Somali Man To Face Terror Trial In New York
STEVE INSKEEP, host:
It's MORNING EDITION from NPR News. Good morning, I'm Steve Inskeep.
RENEE MONTAGNE, host:
And I'm Renee Montagne.
The Obama administration says it has brought an accused terrorist back to the U.S. for a civilian trial, a move that won't go over well with many in Congress.
The suspect was grabbed by the U.S. military from a ship at sea in the Middle East back on April. He was held aboard a Navy vessel for two months for questioning.
NPR's justice correspondence, Carrie Johnson, is with us to talk about the case. Good morning, Carrie.
CARRIE JOHNSON: Good morning.
MONTAGNE: Now, tell us about the suspect himself.

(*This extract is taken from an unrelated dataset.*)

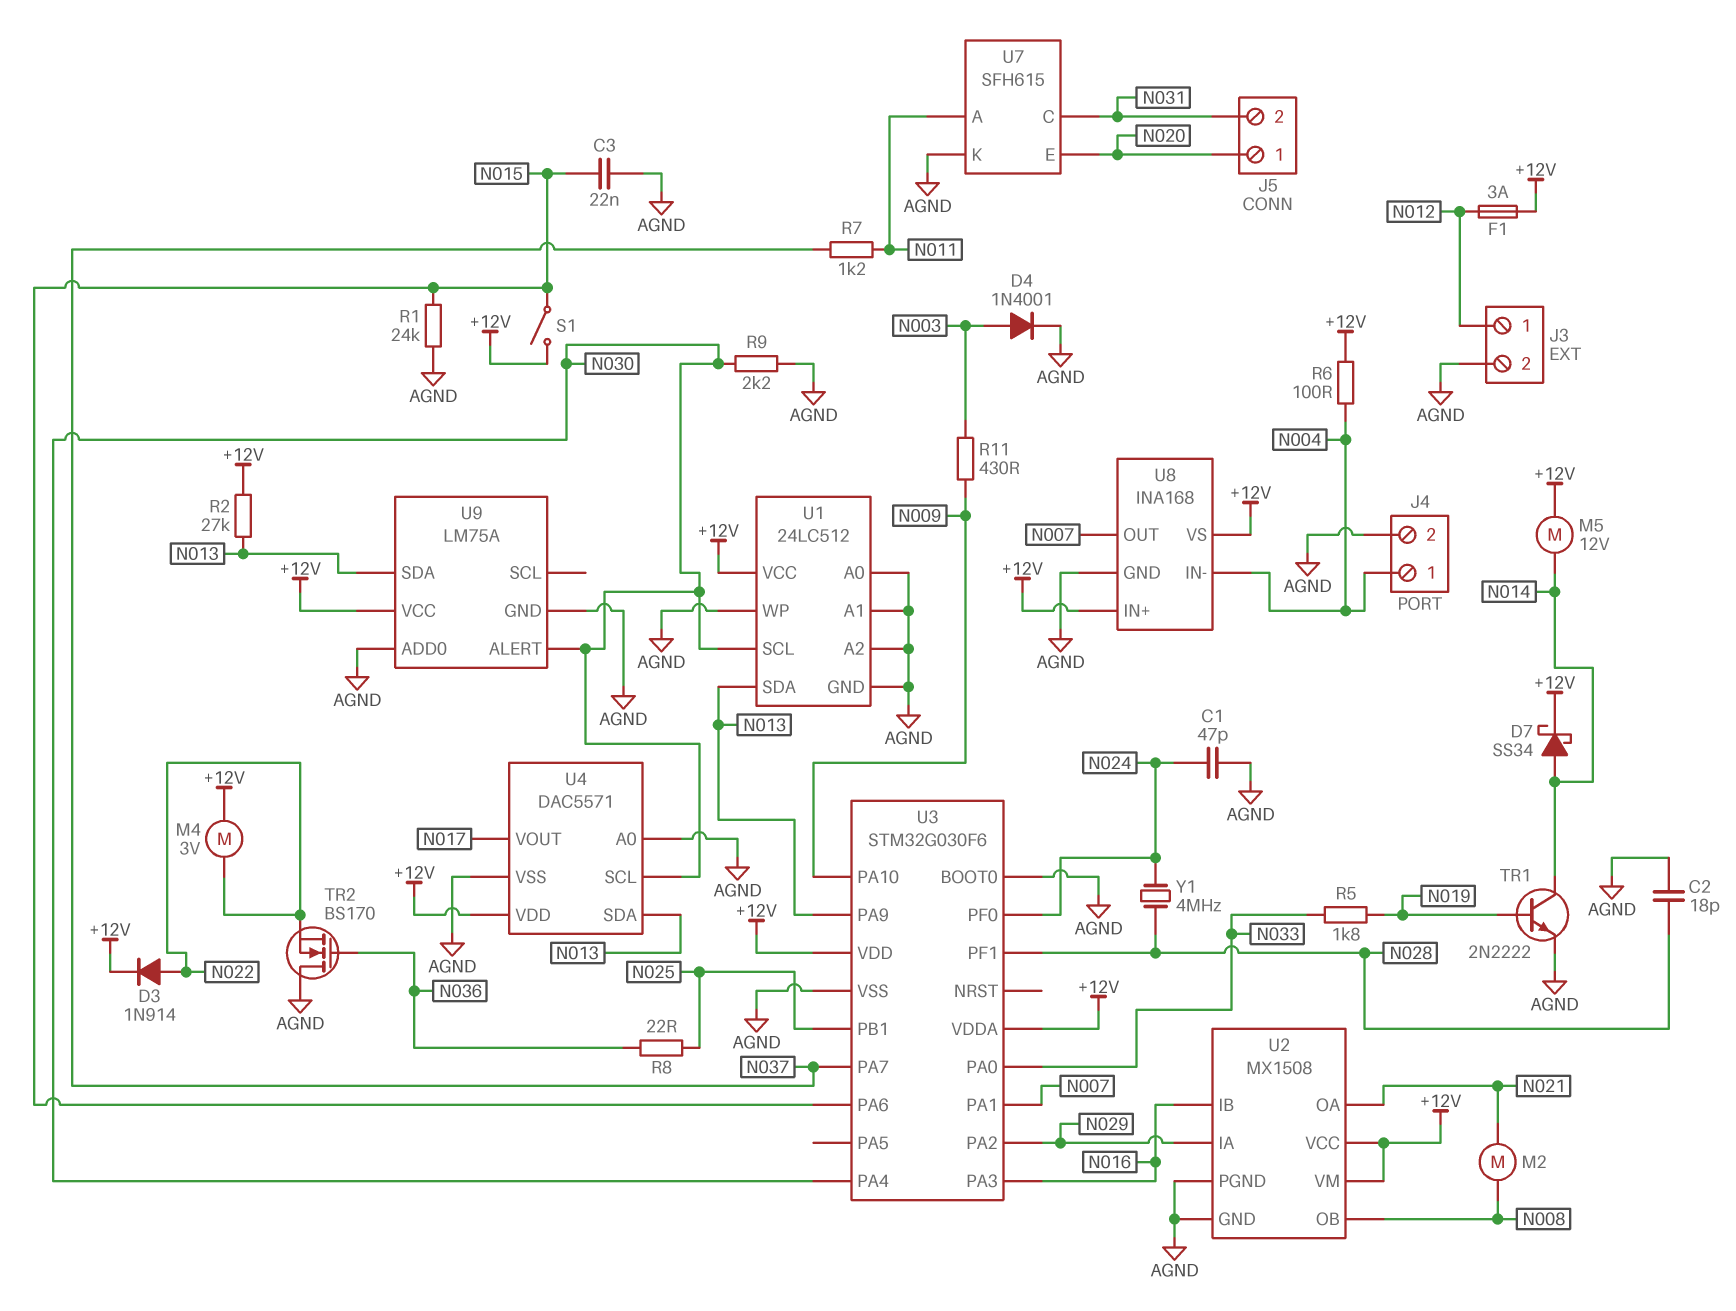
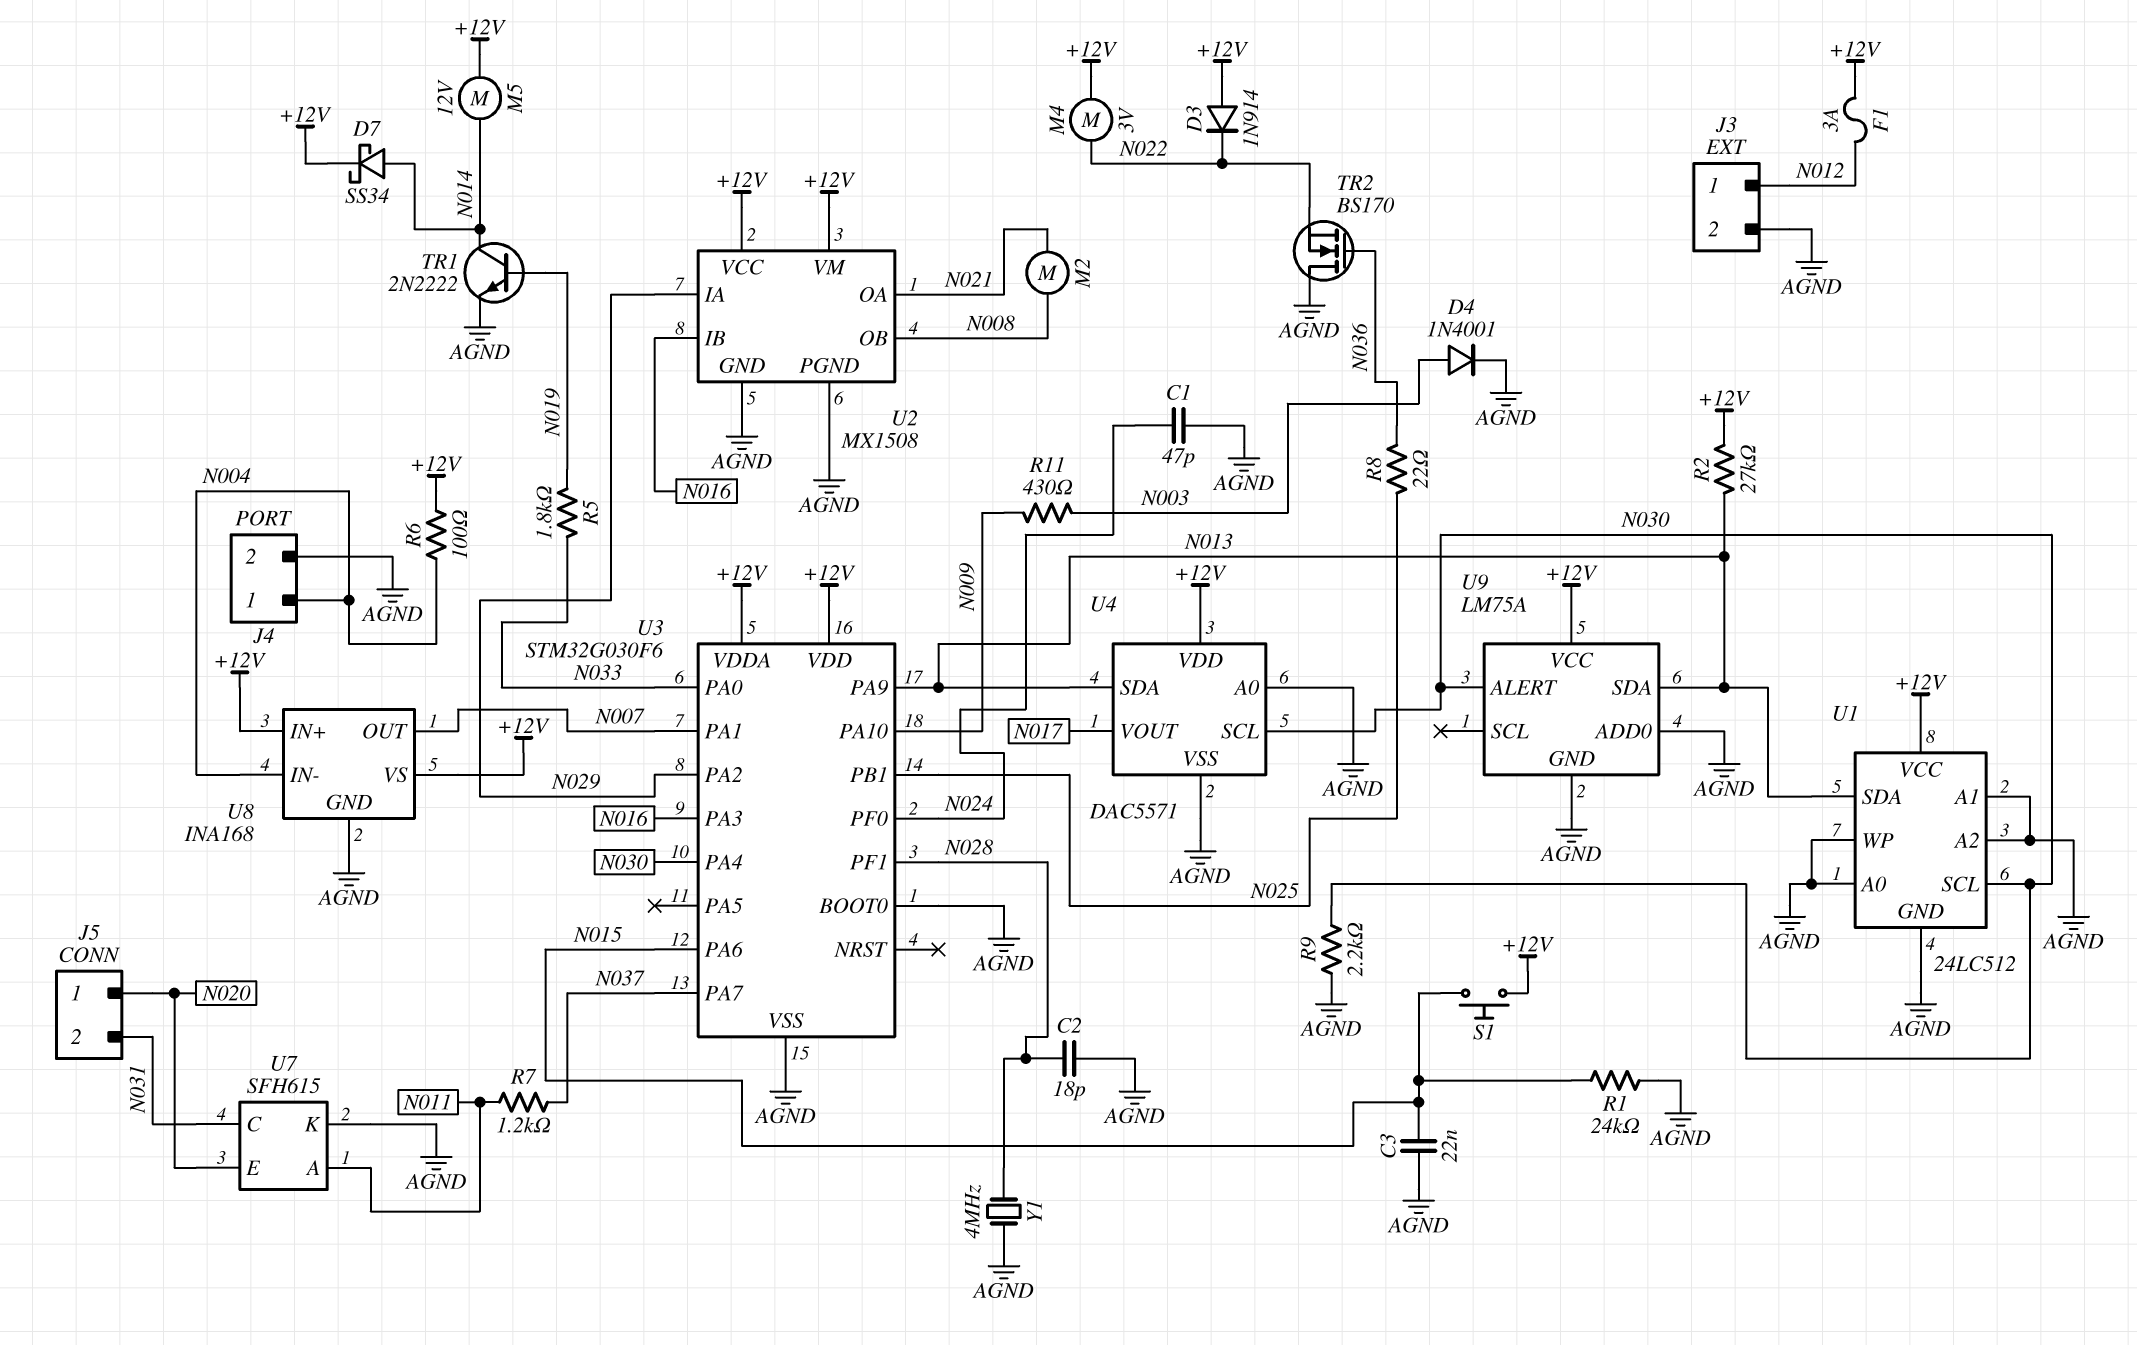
D3: diode 1N914 (A N022, K +12V) -> diode 1N914 (A +12V, K N022)
S1: switch (+12V, N015) -> button (+12V, N015)
Y1: 4MHz (N024, N028) -> 4MHz (AGND, N028)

JOHNSON: His name is Ahmed Warsame. He's a Somali man in his 20's, and he's described as a leader in al Shabaab. That's a Somali group that's been designated as a terrorist organization by the U.S.
The U.S. attorney in New York who brought the charges against him calls him a middle man between al Shabaab and al-Qaida in the Arabian Peninsula, and says he tried to arrange weapons deals between the two.
So that means he knew his figures in both of those groups which are of intense interest to the intelligence community, and he may have shared some of that intelligence with U.S. officials during that two months of questioning.
He's currently residing in a top security facility in New York, and he's due again in court in September.
MONTAGNE: And those two groups you speak from, they're from respectively Somalia and Yemen, that's where the operate. But is picking him up from a ship at sea something new, and also holding him at sea for a couple of months?
JOHNSON: I spoke yesterday with three administration officials who are involved in or briefed about the case, and they say the national security team got intelligence on this man back in April. They picked him up, and the government's high value interrogation group sprung into action, peppering him with questions for two months, and after that period of time, law enforcement agents arrived to question him.
He was read his Miranda rights, which he waived, and he talked some more for about a week. While it's unusual to bring a terrorism suspect from overseas onto U.S. soil these days, U.S. officials say they brought more than two dozen Somali pirates into U.S. courts over the last couple of years. So there's some precedent for this.
MONTAGNE: Talk to us about what many members of Congress are opposed to trying terrorism suspects in American civilian courts.
JOHNSON: Well, Renee, it all has to do with the shifting politics surrounding national security. The House this year has voted to tie the Obama administration's hands on treatment of detainees. They don't want any detainees brought to the U.S. for a civilian trial, period. And they don't want that facility at Guantanamo Bay, Cuba, to be closed either.
The Senate Armed Services Panel recently reached a bipartisan compromise that would require the Pentagon to sign off on bringing any detainees onto U.S. soil.
But administration sources involved in this case involving the Somali man say it was well under way long before Congress was considering any of these measures this year.
MONTAGNE: Well, given the fierce opposition from some in Congress, why did the administration decide to send this particular man to New York, which of course is, you know, a very sensitive place for a trial like this, but, you know, for a civilian trial?
JOHNSON: I'm told that this went all the way up to the highest levels of the government, and that a multi-agency group representing the Justice Department, the Pentagon, and the intelligence community unanimously recommended this man be sent to U.S. to face civilian trial. There are some reasons for that, and those reasons are mostly legal reasons.
Some of the nine charges this man faces include material support for terrorist groups, conspiracy and weapons charges, and if he's convicted of several of those charges, he could face a mandatory life sentence in American courts.
Some of those charges are not available in the military commission system. Others are available, but it's not entirely clear how they'll hold up on appeal. So folks in the administration say civilian courts were the safest best in terms of the law. There also seems to be some support for this within New York. The New York police commissioner, Ray Kelly, says his unit was involved in this case all along, and he supports this move.
MONTAGNE: Carrie, thanks very much.
JOHNSON: Thank you.
MONTAGNE: Carrie Johnson in NPR's justice correspondent.